Short Takes: April 2017

Become a Citizen Scientist and Help Research Ticks

Hundreds of projects are underway across the U.S. and perhaps thousands worldwide using citizen scientists. They’re volunteers who collect information, usually in cooperation with professional scientists, in fields from computer science to medicine, ecology, outer space and beyond.

“The massive collaborations that can occur through citizen science allow investigations at continental and global scales and across decades — leading to discovery that a single scientist could never achieve on their own,” says Scistarter, a website that tracks 1,600 research projects and is partly supported by the National Science Foundation and Arizona State University.

cat

© Lilyana Vynogradova | Bigstock

If you’d like to participate in citizen science in a simple but significant veterinary project at Cornell, save a tick removed from your cat — read about the growing threat of ticks in this issue — and send it to the Cornell Feline Health Center.
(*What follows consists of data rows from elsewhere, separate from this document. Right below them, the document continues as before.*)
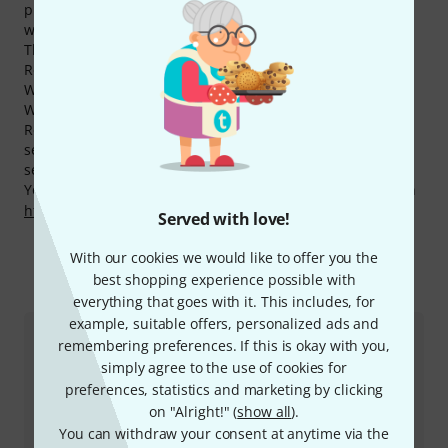
products with an average of 4.9 out of five stars. This is
well above the average of other brands.
The manufacturer grants a 2 year(s) warranty on all Bob
Reeves products. We extend this and offer a total 3-Year
Warranty to our customers.
We also offer our 30-Day Money-Back Guarantee for Bob
Reeves products, a 3-year warranty, and many additional
services such as qualified product specialists, an on-site
service department and much more.
You can find more information about the manufacturer on
http://www.bobreeves.com
Served with love!
With our cookies we would like to offer you the
best shopping experience possible with
This is how you can reach us
everything that goes with it. This includes, for
example, suitable offers, personalized ads and
remembering preferences. If this is okay with you,
Customer Service
simply agree to the use of cookies for
preferences, statistics and marketing by clicking
on "Alright!" (
show all
).
You can withdraw your consent at anytime via the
You could contribute to a greater understanding of the viruses, bacteria and parasites that ticks carry and that cause disease in cats and people in the center’s Feline Tick/Lyme Disease Surveillance Program, says parasitologist Dwight D. Bowman, Ph.D., director of the program.

Scientists will identify the type of tick using visual and DNA based methods, and will test each tick to determine whether it carries Borrelia bergdorferi, the bacteria that causes Lyme disease.

To submit a tick, remove it from your cat and provide information described on Cornell University’s website under Research Studies. Place it in a sealed, zippered plastic bag and place that bag inside another sealed, zippered plastic bag. Send via overnight carrier or priority mail to:

FHC TICKS
Cornell University
C4-114 VMC
930 Campus Rd.
Ithaca, NY 14853-6401

If the carrier requires a phone number, use (607) 253-3394. For more information, email fhcticks@cornell.edu. General results of the study will be sent to participants in the spring as new samples are received.

An Enduring Mystery

Rather than the big breakthrough, the results of scientific studies often can indicate what’s ineffective in treatment. That was the case when Craig Webb, DVM, Ph.D., at Colorado State University led a clinical trial of a diabetes mellitus treatment.

Our previous report noted that his team would evaluate the effects of a nutraceutical antioxidant. “Unfortunately, our study failed to demonstrate any clear benefit to cats,” Dr. Webb says. “The fructosamine level (a serum protein test) in the treated cats did decrease significantly compared to the placebo control group, but this was most likely because the two groups — chosen randomly — were different to begin with. This is sometimes a problem seen in clinical trials where individuals are grouped randomly and there are important differences ‘by chance.'”

Like other experts, Dr. Webb believes that oxidative stress — an imbalance in free radicals that can damage cells — plays a role, and that there may be a place for antioxidant therapy but says, “It is also likely that type 2 diabetic cats are different from type 2 humans and we just need to be smarter when it comes to figuring out this very complex process in this even more mysterious species!”